Эти минуты нерешительности были мучительны, но они быстро прошли. Я уже ответил на все эти вопросы, я уже ответил на самый главный вопрос в письме к Лине… письмо к Лине… его надо перечитать и, наверное, переписать.
Я вынул из сейфа конверт и перечитал знакомые слова. Письмо показалось мне неубедительным. Пришлось засесть за него снова. Я писал: "Я в отчаянии. Я не могу жить и работать с людьми, которых ненавижу, ни в Нью-Йорке, ни в Москве”. Далее шла речь о том, как развивались события в последние месяцы, как рос конфликт между мной и Подщекол-диным по партийным делам, как меня подвергали травле Дроздов и КГБ.

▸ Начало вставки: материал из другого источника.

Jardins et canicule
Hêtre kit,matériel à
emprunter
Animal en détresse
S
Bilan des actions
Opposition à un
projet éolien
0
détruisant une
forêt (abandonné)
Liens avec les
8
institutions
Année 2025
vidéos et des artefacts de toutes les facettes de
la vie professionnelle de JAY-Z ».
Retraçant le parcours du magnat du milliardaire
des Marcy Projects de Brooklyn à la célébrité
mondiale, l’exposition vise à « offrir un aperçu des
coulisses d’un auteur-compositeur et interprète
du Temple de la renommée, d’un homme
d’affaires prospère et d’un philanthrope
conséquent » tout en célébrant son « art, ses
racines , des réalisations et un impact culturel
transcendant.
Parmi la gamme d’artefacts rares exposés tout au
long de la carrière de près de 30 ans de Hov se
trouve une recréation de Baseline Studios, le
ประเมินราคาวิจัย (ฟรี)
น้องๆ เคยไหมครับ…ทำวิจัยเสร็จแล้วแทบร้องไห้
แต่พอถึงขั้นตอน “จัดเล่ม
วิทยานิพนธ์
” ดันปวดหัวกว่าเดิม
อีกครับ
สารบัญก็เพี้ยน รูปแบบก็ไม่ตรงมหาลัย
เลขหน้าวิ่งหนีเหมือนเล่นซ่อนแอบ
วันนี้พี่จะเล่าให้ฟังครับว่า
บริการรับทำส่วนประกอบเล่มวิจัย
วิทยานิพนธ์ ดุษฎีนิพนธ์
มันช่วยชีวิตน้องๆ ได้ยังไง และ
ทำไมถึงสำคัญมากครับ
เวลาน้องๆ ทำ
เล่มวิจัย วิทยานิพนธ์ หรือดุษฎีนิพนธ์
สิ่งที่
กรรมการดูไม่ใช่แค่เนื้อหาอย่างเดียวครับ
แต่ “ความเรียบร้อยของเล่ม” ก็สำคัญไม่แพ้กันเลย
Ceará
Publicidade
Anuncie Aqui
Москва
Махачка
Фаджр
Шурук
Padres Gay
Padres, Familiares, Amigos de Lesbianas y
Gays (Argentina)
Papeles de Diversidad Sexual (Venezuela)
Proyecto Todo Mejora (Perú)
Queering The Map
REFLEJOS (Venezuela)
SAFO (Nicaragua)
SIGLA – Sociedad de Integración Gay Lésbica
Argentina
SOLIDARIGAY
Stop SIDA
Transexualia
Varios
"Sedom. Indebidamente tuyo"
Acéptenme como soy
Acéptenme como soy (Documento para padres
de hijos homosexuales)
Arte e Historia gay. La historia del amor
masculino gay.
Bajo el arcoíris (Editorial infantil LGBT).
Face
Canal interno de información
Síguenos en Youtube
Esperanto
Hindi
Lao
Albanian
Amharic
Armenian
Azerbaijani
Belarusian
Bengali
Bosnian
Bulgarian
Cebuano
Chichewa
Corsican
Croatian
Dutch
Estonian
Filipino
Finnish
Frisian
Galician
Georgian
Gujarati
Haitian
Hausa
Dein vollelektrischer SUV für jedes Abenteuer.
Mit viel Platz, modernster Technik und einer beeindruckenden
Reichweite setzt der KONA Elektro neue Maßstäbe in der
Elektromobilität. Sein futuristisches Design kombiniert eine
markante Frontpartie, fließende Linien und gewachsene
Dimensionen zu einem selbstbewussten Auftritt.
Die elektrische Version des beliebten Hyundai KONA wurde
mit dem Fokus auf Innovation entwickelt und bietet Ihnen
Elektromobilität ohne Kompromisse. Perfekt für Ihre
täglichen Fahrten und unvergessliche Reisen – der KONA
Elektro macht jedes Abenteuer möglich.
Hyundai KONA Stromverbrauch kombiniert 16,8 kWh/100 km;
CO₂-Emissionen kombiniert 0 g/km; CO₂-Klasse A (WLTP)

Я писал, что собираюсь просить о политическом убежище в США, но не сказал, что работаю с американцами, хотя и упомянул, что располагаю точными сведениями, что мой вызов в Москву — западня. Я писал, что уверен, что нам никогда не разрешили бы поехать за границу и что, скорее всего, меня уволили бы из министерства. "Пожалуйста, — молил я, — уйдем вместе. Здесь нам будет намного лучше, я землю буду рыть, чтобы выцарапать Аннушку из СССР. Мы можем начать новую свободную жизнь в стране, где людей не преследуют и они ничего не боятся”. Я заклинал ее верить мне — ведь я никогда ее не подводил. Я убеждал, что возвращение в СССР будет опасно, может, даже смертельно для нас обоих. Обещал все объяснить при встрече и умолял не торопиться, хотя и понимал, что ее это письмо очень огорчит. Особенно я просил Лину не звонить в Миссию и не ходить туда, я позвоню ей рано утром, узнать, что она решила.
Я отложил в отчаянии ручку. Обладай я большим красноречием, даже будь я Цицероном, все равно вряд ли мои аргументы вернут мне жену. Когда мы были бедны, боролись за существование, жили в этой ужасной коммунальной квартире, с маленьким Геннадием, который без конца болел и плакал по ночам, — вот тогда мы и были по-настоящему счастливы. Уже многие годы я был целиком поглощен своей работой, и мы отдалились друг от друга. Лина всю жизнь была одержима моей карьерой, желанием, чтобы я пробился на самый верх. Неужели этот мой успех все испортил? Или жажда Лины богатства, власти, обеспеченности? А может быть, просто годы, возраст…
Как бы то ни было, я выбиваю у нее из-под ног опору. Она меня никогда не простит и, скорее всего, не отважится на авантюру, не решится начать со мной новую жизнь в Америке. Я написал правду, поскольку не мог сказать ей все сам. По крайней мере, если она решит оставить меня, письмо будет доказательством, что она не была моей сообщницей, так что в Москве смогут оставить ее и детей в покое.
Я сложил письмо, сунул его вместе с деньгами в новый конверт, положил в портфель, взглянул на часы: почти полночь. Пора…
Позвонив в Миссию и попросив, чтобы за мной заехал мой шофер, я старался уловить в голосе дежурного офицера настороженность, фальшивую ноту — но он, как всегда, был сух и сдержан. Машину пришлют немедленно. Минут через десять Никитин позвонил мне снизу, от стола дежурного у входа в Секретариат: нужен ли он мне наверху? Нет, я сейчас спушусь.